After spending 3 years trying to make MediaWiki work, I finally came to the conclusion that I was tired of trying to create documentation that was like creating an application. I write code all day, and I love it, but I don’t want to have write code to document my code – why is that so much to ask? Well, it seems that is a lot to ask, because as my quest to find solid Wiki software, that included a good WYSIWYG editor (without the system being complete overkill, like some were a full CMS with a wiki component), was almost impossible.
I really wanted a system developed in PHP, as that is my primary development language and I almost never like anything out of the box. Alas, none were up to par, or like I said they were complete overkill.
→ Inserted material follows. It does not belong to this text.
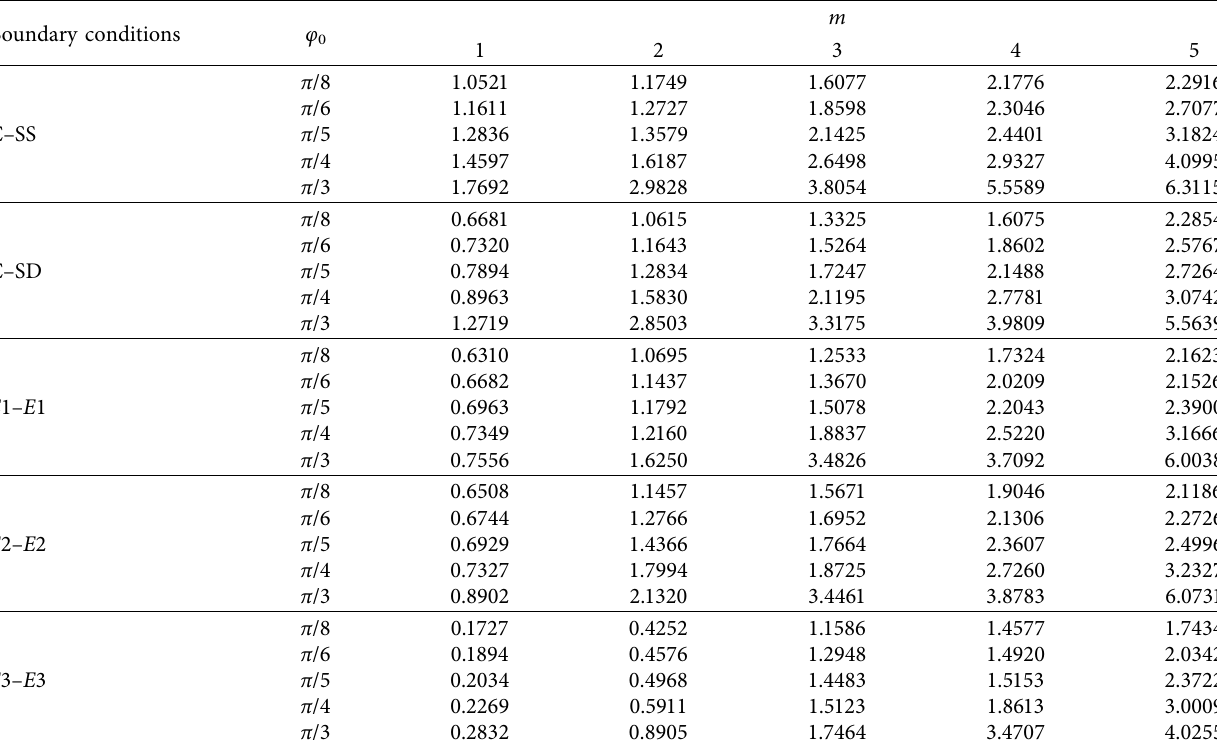
Table 9: Results of annular spherical shell with different φ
So, I expanded my search to include systems developed in any language, as long they were self-hosted solutions (I did not want off-site hosting.) Even after I became willing to look at just about anything, I found only a handful of Wiki systems that provided a WYSIWYG editor, and most of those that had one, were plugins that were were 3rd party or underdeveloped (or very, very very old.)
The other issue I had was the one system I found that I really liked, no, loved almost from the moment I used the demo was a Java server (servlet? forgive me Java gurus, I am a PHP / C# guy, and know so little Java, I’m a bit embarrassed to talk about it.) I began testing the software, trying to run it using Apache Tomcat on Windows….well, it worked, but performance was not good and Tomcat has some issue with freezing on Windows from time to time (not exclusive to XWiki, I found numerous indications of this occurrence) and I did not have the skill-set to figure it out.
So, I finally began testing XWiki on an Ubuntu (12.04) Guest running on VirtualBox on a Windows Host….and whala! I just love it. I did have to go through the pains of getting VirtualBox to run as a service on Windows (tried Hyper-V, but Ubuntu was just lock up from time to time), but eventually got it working like a champ.
I give you…..
XWiki Enterprise is a professional wiki that has powerful extensibility features such as scripting in pages, plugins and a highly modular architecture.
I just love the WYSIWYG editor and the LDAP authentication was extremely easy to configure with Active Directory. We all know that if documentation is too difficult, it won’t get done (well, it won’t get done even more than it won’t get done if it’s easy.) And this system is EASY to use – the ability to upload images, the migration from MediaWiki (while was somewhat manual was made easier by the fact that XWiki supports most of the MediaWiki syntax.)
All in all, it’s a great system that we look forward to using for years to come!